### DATA EXCERPTS ###

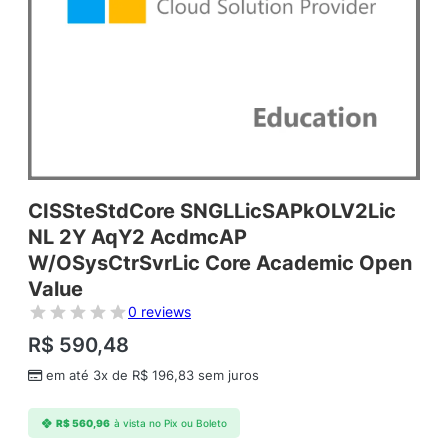
CISSteStdCore SNGLLicSAPkOLV2Lic
NL 2Y AqY2 AcdmcAP
W/OSysCtrSvrLic Core Academic Open
Value
0 reviews
R$
590,48
em até 3x de
R$
196,83
sem juros
R$
560,96
à vista no Pix ou Boleto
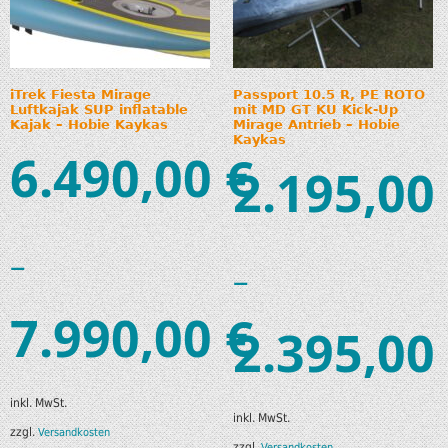
iTrek Fiesta Mirage
Passport 10.5 R, PE ROTO
Luftkajak SUP inflatable
mit MD GT KU Kick-Up
Kajak – Hobie Kaykas
Mirage Antrieb – Hobie
Kaykas
6.490,00
€
2.195,00
–
–
7.990,00
€
2.395,00
inkl. MwSt.
inkl. MwSt.
zzgl.
Versandkosten
zzgl.
Versandkosten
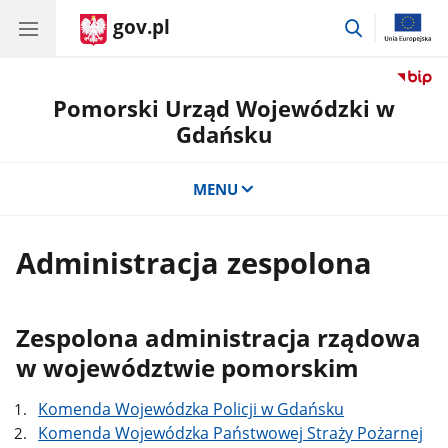
gov.pl
przejdź
do
wyszukiwar
Pomorski Urząd Wojewódzki w
Gdańsku
MENU
Administracja zespolona
Zespolona administracja rządowa
w województwie pomorskim
Komenda Wojewódzka Policji w Gdańsku
Komenda Wojewódzka Państwowej Straży Pożarnej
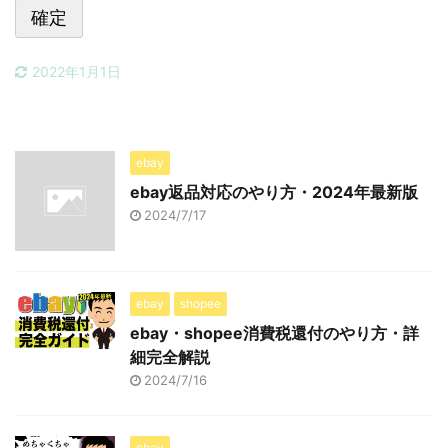
2022年1月1日
ebay
ebay返品対応のやり方・2024年最新版
2024/7/17
ebay
shopee
ebay・shopee消費税還付のやり方・詳
細完全解説
2024/7/16
ebay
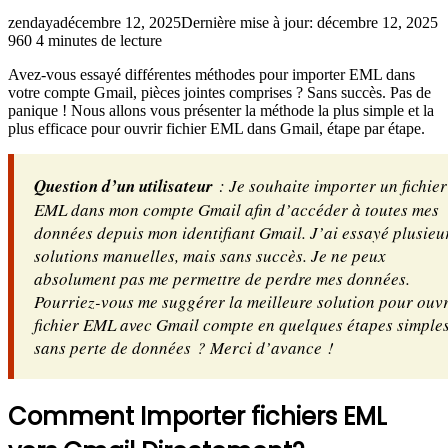
zendaya
décembre 12, 2025
Dernière mise à jour: décembre 12, 2025
960
4 minutes de lecture
Avez-vous essayé différentes méthodes pour importer EML dans
votre compte Gmail, pièces jointes comprises ? Sans succès. Pas de
panique ! Nous allons vous présenter la méthode la plus simple et la
plus efficace pour ouvrir fichier EML dans Gmail, étape par étape.
Question d’un utilisateur
: Je souhaite importer un fichier
EML dans mon compte Gmail afin d’accéder à toutes mes
données depuis mon identifiant Gmail. J’ai essayé plusieu
solutions manuelles, mais sans succès. Je ne peux
absolument pas me permettre de perdre mes données.
Pourriez-vous me suggérer la meilleure solution pour ouvr
fichier EML avec Gmail compte en quelques étapes simples
sans perte de données ? Merci d’avance !
Comment Importer fichiers EML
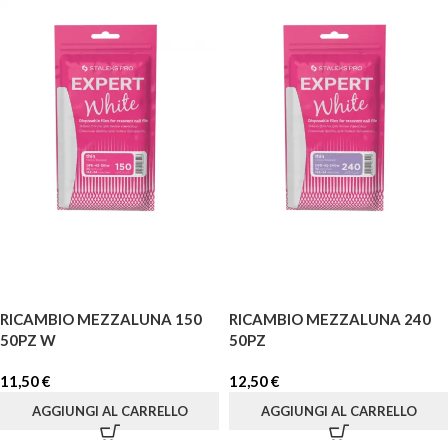
RICAMBIO MEZZALUNA 150
RICAMBIO MEZZALUNA 240
50PZ W
50PZ
11,50
€
12,50
€
AGGIUNGI AL CARRELLO
AGGIUNGI AL CARRELLO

###

_PROBLEM DESCRIPTION_: Which lines in the records above contain the word "MEZZALUNA"? Pull out each of them in full.

_ANSWER TO THIS EXERCISE_:
RICAMBIO MEZZALUNA 150
RICAMBIO MEZZALUNA 240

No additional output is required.